I already know. I can’t be a super mom. So the way for me to spend more time with my children or to get more work done, right. The more stuff I can do in my business, the more money I can make. That means I have to order a meal to be delivered to my house. Then that’s what I do. You know, if that means, I make sure to find carpooling for my kids.

So that we’re not spending twice a day, you know, 30 to 40 minutes a day, carpooling kids. That that’s what we do. And that’s what we have we carpool with, with another kid, from, you know, kid parents from school. So it, and if that means that, you know, I make a double batch of spaghetti on Monday. Oh, cheap spaghetti.

And we can have it for a couple of nights. Cause it’s easy-peasy and then the next night I’m like, “Hey guys, have cereal tonight for dinner. Mom’s not cooking.” I don’t feel like a crappy mom. You shouldn’t feel like a crappy mom. Doesn’t have to be all fancy meals. I don’t care what anyone says. They’re not going to die.

Cause they had cereal one night. So really I’m always trying to find ways. Simplify and get better. And so for me, it’s about getting more of those cooked meals, the carpooling, cleaning. So like I still, I cleaned my house. But you know, I love getting someone in to clean the house every once in a while.

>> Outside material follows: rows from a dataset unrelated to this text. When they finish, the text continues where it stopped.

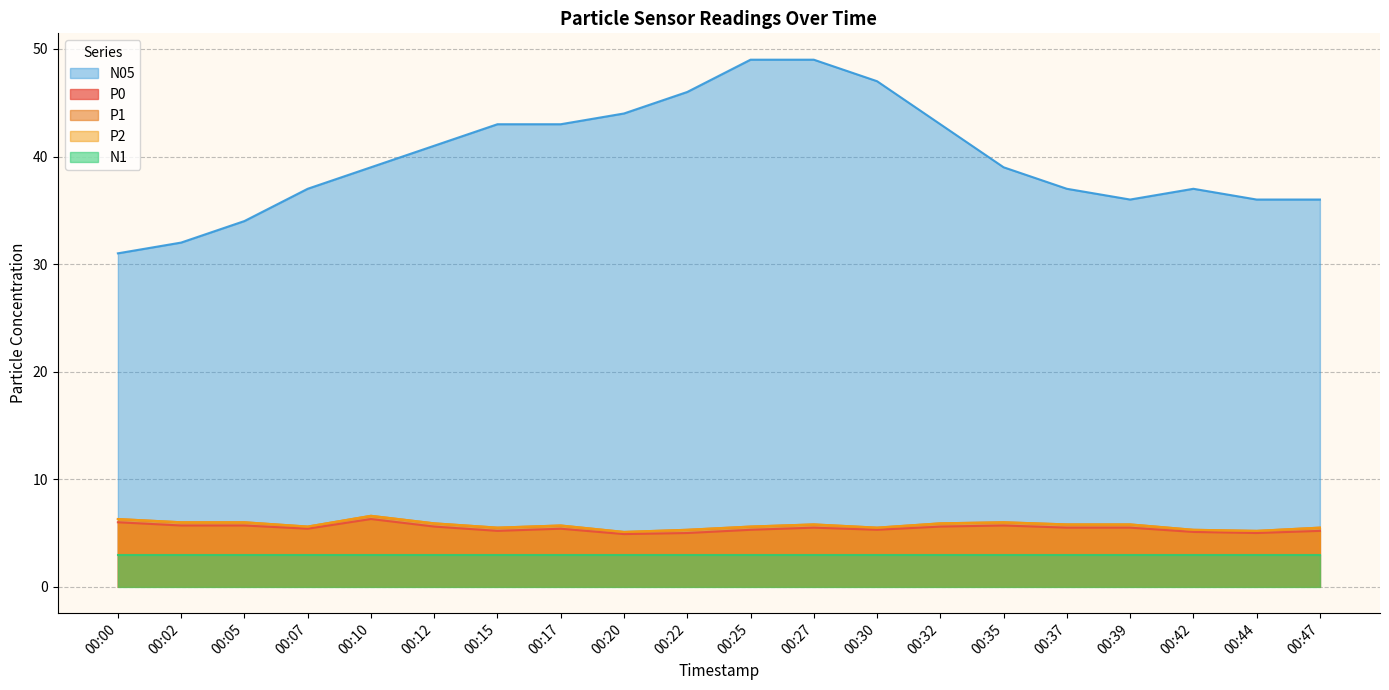

At which category does the chart reach its minimum across all series?

00:20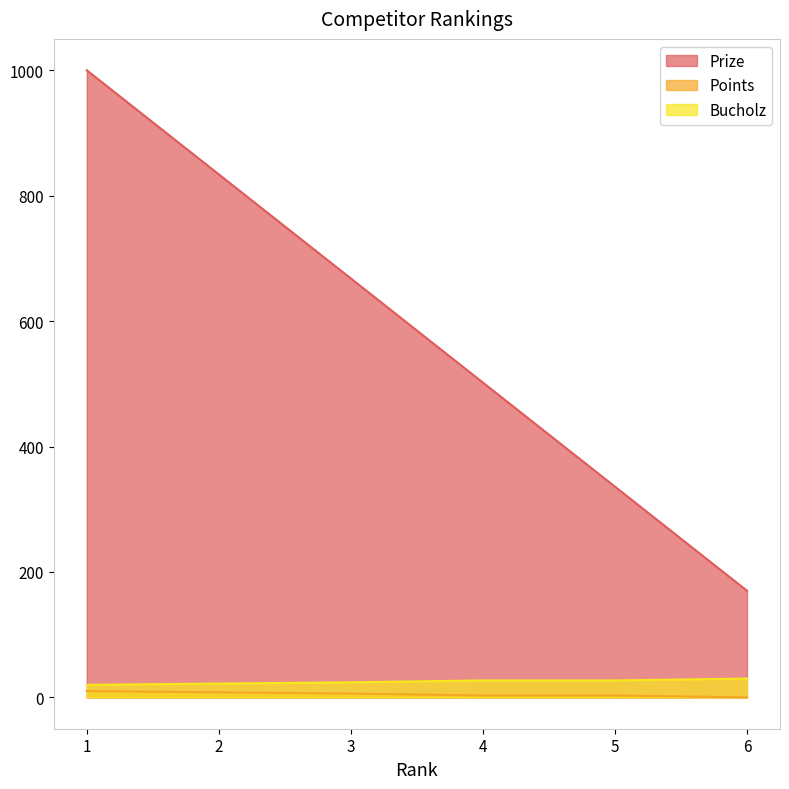

List the series in order of their peak value, lowest first.

Points, Bucholz, Prize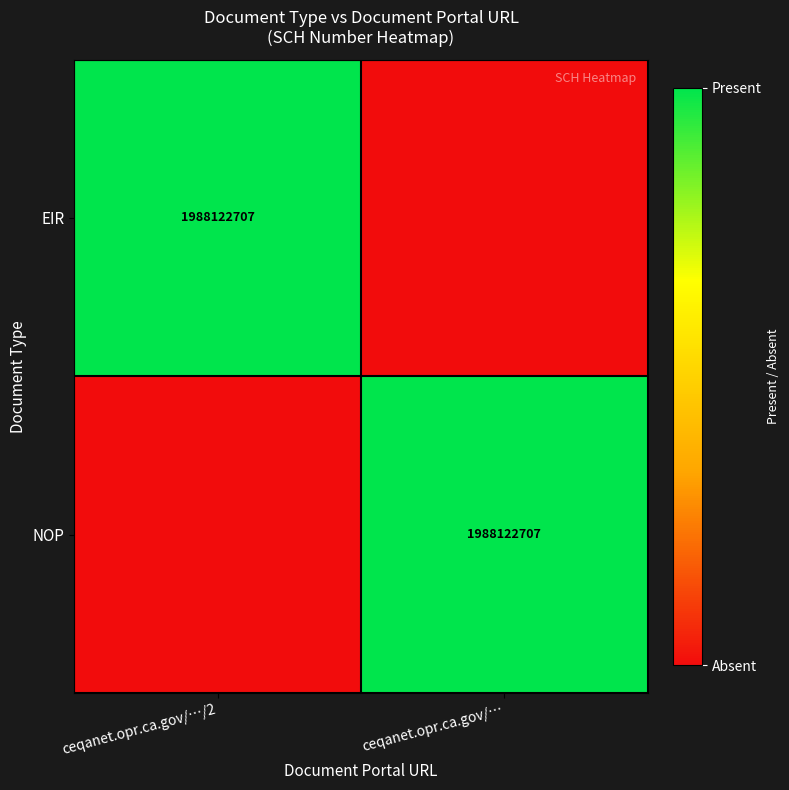

Is it true that NOP equals 949819947 at ceqanet.opr.ca.gov/…?

False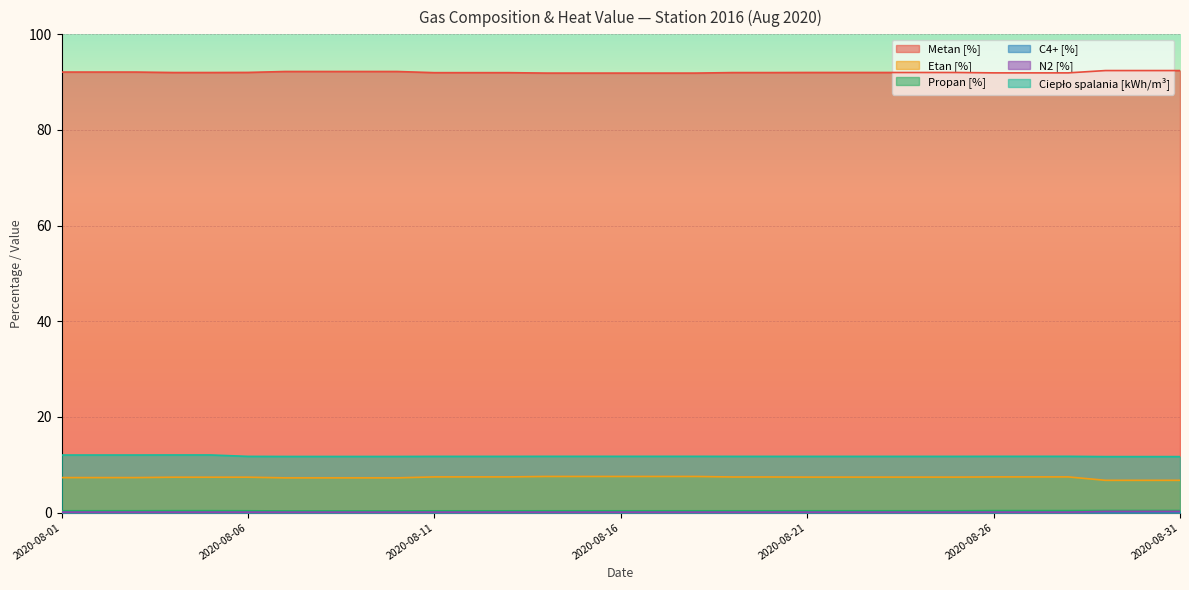

Reading left to right, what are all the values shown in this chart?

Metan [%]: 2020-08-01=92.1	2020-08-02=92.1	2020-08-03=92.1	2020-08-04=92.0	2020-08-05=92.0	2020-08-06=92.0	2020-08-07=92.2	2020-08-08=92.2	2020-08-09=92.2	2020-08-10=92.2	2020-08-11=92.0	2020-08-12=92.0	2020-08-13=92.0	2020-08-14=91.9	2020-08-15=91.9	2020-08-16=91.9	2020-08-17=91.9	2020-08-18=91.9	2020-08-19=92.0	2020-08-20=92.0	2020-08-21=92.0	2020-08-22=92.0	2020-08-23=92.0	2020-08-24=92.0	2020-08-25=92.0	2020-08-26=91.9	2020-08-27=91.9	2020-08-28=91.9	2020-08-29=92.4	2020-08-30=92.4	2020-08-31=92.4
Etan [%]: 2020-08-01=7.3	2020-08-02=7.3	2020-08-03=7.3	2020-08-04=7.4	2020-08-05=7.4	2020-08-06=7.4	2020-08-07=7.3	2020-08-08=7.3	2020-08-09=7.3	2020-08-10=7.3	2020-08-11=7.5	2020-08-12=7.5	2020-08-13=7.5	2020-08-14=7.6	2020-08-15=7.6	2020-08-16=7.6	2020-08-17=7.6	2020-08-18=7.6	2020-08-19=7.5	2020-08-20=7.5	2020-08-21=7.4	2020-08-22=7.4	2020-08-23=7.4	2020-08-24=7.4	2020-08-25=7.4	2020-08-26=7.5	2020-08-27=7.5	2020-08-28=7.5	2020-08-29=6.8	2020-08-30=6.8	2020-08-31=6.8
Propan [%]: 2020-08-01=0.4	2020-08-02=0.4	2020-08-03=0.4	2020-08-04=0.4	2020-08-05=0.4	2020-08-06=0.4	2020-08-07=0.4	2020-08-08=0.4	2020-08-09=0.4	2020-08-10=0.4	2020-08-11=0.4	2020-08-12=0.4	2020-08-13=0.4	2020-08-14=0.4	2020-08-15=0.4	2020-08-16=0.4	2020-08-17=0.4	2020-08-18=0.4	2020-08-19=0.4	2020-08-20=0.4	2020-08-21=0.4	2020-08-22=0.4	2020-08-23=0.4	2020-08-24=0.4	2020-08-25=0.4	2020-08-26=0.4	2020-08-27=0.4	2020-08-28=0.4	2020-08-29=0.4	2020-08-30=0.4	2020-08-31=0.4
C4+ [%]: 2020-08-01=0.1	2020-08-02=0.1	2020-08-03=0.1	2020-08-04=0.1	2020-08-05=0.1	2020-08-06=0.1	2020-08-07=0.1	2020-08-08=0.1	2020-08-09=0.1	2020-08-10=0.1	2020-08-11=0.1	2020-08-12=0.1	2020-08-13=0.1	2020-08-14=0.1	2020-08-15=0.1	2020-08-16=0.1	2020-08-17=0.1	2020-08-18=0.1	2020-08-19=0.1	2020-08-20=0.1	2020-08-21=0.1	2020-08-22=0.1	2020-08-23=0.1	2020-08-24=0.1	2020-08-25=0.1	2020-08-26=0.1	2020-08-27=0.1	2020-08-28=0.1	2020-08-29=0.1	2020-08-30=0.1	2020-08-31=0.1
N2 [%]: 2020-08-01=0.1	2020-08-02=0.1	2020-08-03=0.1	2020-08-04=0.1	2020-08-05=0.1	2020-08-06=0.1	2020-08-07=0.1	2020-08-08=0.1	2020-08-09=0.1	2020-08-10=0.1	2020-08-11=0.1	2020-08-12=0.1	2020-08-13=0.1	2020-08-14=0.1	2020-08-15=0.1	2020-08-16=0.1	2020-08-17=0.1	2020-08-18=0.1	2020-08-19=0.1	2020-08-20=0.1	2020-08-21=0.1	2020-08-22=0.1	2020-08-23=0.1	2020-08-24=0.1	2020-08-25=0.1	2020-08-26=0.1	2020-08-27=0.1	2020-08-28=0.1	2020-08-29=0.3	2020-08-30=0.3	2020-08-31=0.3
Ciepło spalania [kWh/m³]: 2020-08-01=12.0	2020-08-02=12.0	2020-08-03=12.0	2020-08-04=12.1	2020-08-05=12.1	2020-08-06=11.8	2020-08-07=11.7	2020-08-08=11.7	2020-08-09=11.7	2020-08-10=11.7	2020-08-11=11.8	2020-08-12=11.8	2020-08-13=11.8	2020-08-14=11.8	2020-08-15=11.8	2020-08-16=11.8	2020-08-17=11.8	2020-08-18=11.8	2020-08-19=11.8	2020-08-20=11.8	2020-08-21=11.8	2020-08-22=11.8	2020-08-23=11.8	2020-08-24=11.8	2020-08-25=11.8	2020-08-26=11.8	2020-08-27=11.8	2020-08-28=11.8	2020-08-29=11.7	2020-08-30=11.7	2020-08-31=11.7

And I, you know, I love that actually, we just bought, a depot where they call it a depot, I guess, a little like Roomba, whatever kind of Accu thing on the ground. Actually, I was just on my last, tech lady gave me lashes done. And she says they called their depot, their house cleaner. Cause she’s like, that’s her house cleaner.

That’s what clean. She’s like, it’s so amazing. And I love it. I thought you know what? Instead of us feeling like we have to vacuum all the time, we have five animals in this house. Holy moly. There’s a lot of animal hair everywhere. I can’t help it. This has been such a blessing in disguise and it just kind of runs around the house.

And so it’s simplified my life a bit. Feel the need to have to vacuum all the time. And I feel really good knowing that something’s happening without me actually having to do it. So however you can simplify your life and get help so that you’re a happier mom or a happier wife, or just a happier person in general, do it and don’t feel guilty about it.

So those are my five things guys. So be prepared for change, being more active on social media, processes, and making sure that you have those in place. Really refining your recruiting and onboarding training process for new hires since that’s never going to go away, and then simplifying and getting help. So that you can be the best version of you possible without feeling guilty. So that you can get more done and just be happier.

Those are my five lessons learned. I hope those were helpful. I hope you got some “aha” moments. I hope you know that you’re not alone. And I’m excited to see what happens for me in 2021 and it, you know, if I can continue. With these lessons learned and, and keep improving upon them. So, thanks guys.

Thanks so much guys for listening and I will see you guys in the next episode. Bye.